* Textauszug:
/---
Na ja, wenn man sich selber so gar nicht mehr zum Einkaufen aufraffen kann und sich an den hohen Versandkosten nicht stört - warum nicht? Aber für mich wär' das nix.


----------



## EspCap (2. Juli 2010)

Hab gerade mal zum ausprobieren ein paar Tüten Chips bestellt, bin gespannt wie die verpackt werden 


			Dieser Inhalt steht nur eingeloggten Mitgliedern zur Verfügung.


----------



## Gothic_1234 (2. Juli 2010)

naja für mich ist das nix ^^ habe gleich vor meine tür ne kaufhalle ^^ aber wer auf dem land wohnt könnte es nützlich sein , da nicht jeder ne auto hat xD


----------



## Sam_Fischer (2. Juli 2010)

Wer kein auto hat Wohnt sicher nicht auf dem Land. O.o


----------



## Gothic_1234 (2. Juli 2010)

sry habe mich falsch ausgedrückt sry 

mein letzter satz war fürn arsch ^^

nicht auf jedem land gibt es ne möglichkeit einzukaufen , dann könnte man solche möglichkeit dies zu nutzen


----------



## Boraci (2. Juli 2010)
\---
* Bereitgestellte Daten:
/---
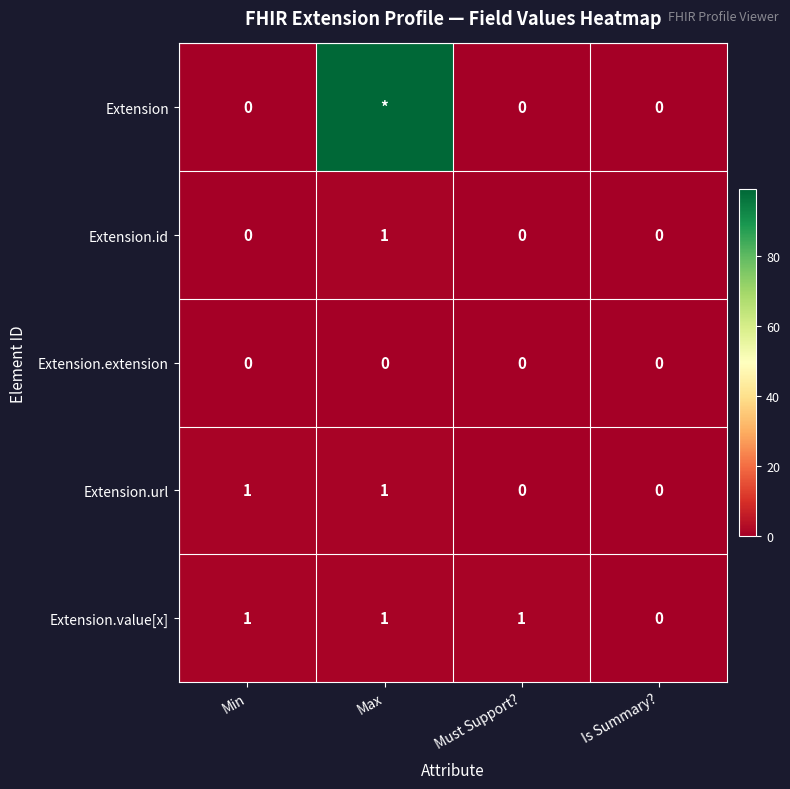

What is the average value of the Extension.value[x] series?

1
\---
/---
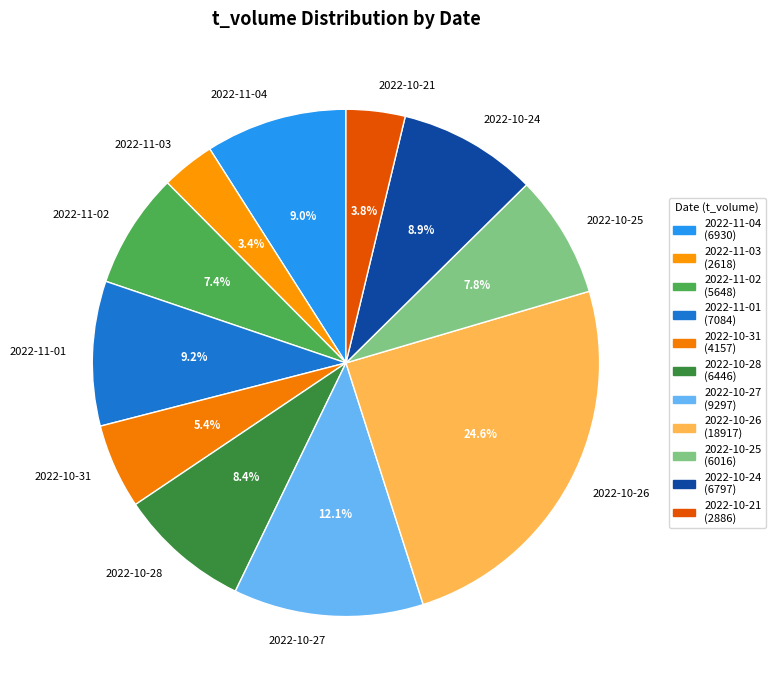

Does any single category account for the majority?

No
\---
* Fragen:
**a.** Beantworte zum Forumsauszug über Einkäufe per Versand die folgenden Fragen:
(i) Was hat EspCap zum Ausprobieren bestellt?
(ii) Was befindet sich laut Gothic_1234 direkt vor der eigenen Tür?
(iii) An welchen Kosten darf man sich laut dem ersten Beitrag nicht stören?
**b.** Setze den Forumsauszug über Einkäufe per Versand mit dem Beitrag von Boraci fort.
Die Daten stammen aus einer anderen Quelle als der Textauszug.

* Lösungen:
**a.**
(i) Ein paar Tüten Chips.
(ii) Eine Kaufhalle.
(iii) An den hohen Versandkosten.

**b.**
Berserkerkitten schrieb:


> Wieso schreibt eigentlich jeder "Schaf" mit zwei "A"s?
> Apropos - was macht ein Schaf auf dem Rasen? Mähen! *badum-tish*
> 
> Lebensmittel im Internet kaufen ist doch öde. Man verpasst Angebote, die man im Supermarkt nur "live" zu Sehen kriegt, man darf vorher das Obst und Gemüse nicht befummeln und ist auf die Gunst des Lieferanten angewiesen und außerdem wartet man ewig und drei Tage auf das Zeug, statt eben kurz selbst zum Laden zu gehen.


Vorallem ist es frischer, günstiger und sicherlich auch besser von der Qualität.

BTW... Neede eine Badewanne mit Eiswürfeln drin. 36•C Sind's bei uns, da käm das echt gut.


----------



## Berserkerkitten (2. Juli 2010)

Hier hat's angenehme 22 Grad. Englisches Wetter ist geil. Nur Fußball spielen sie scheiße.

Wenn ich Hunger habe, bestelle ich nicht. Ich lasse es Manna regnen, mit den göttlichen Modkräften, die Zam mir verliehen hat.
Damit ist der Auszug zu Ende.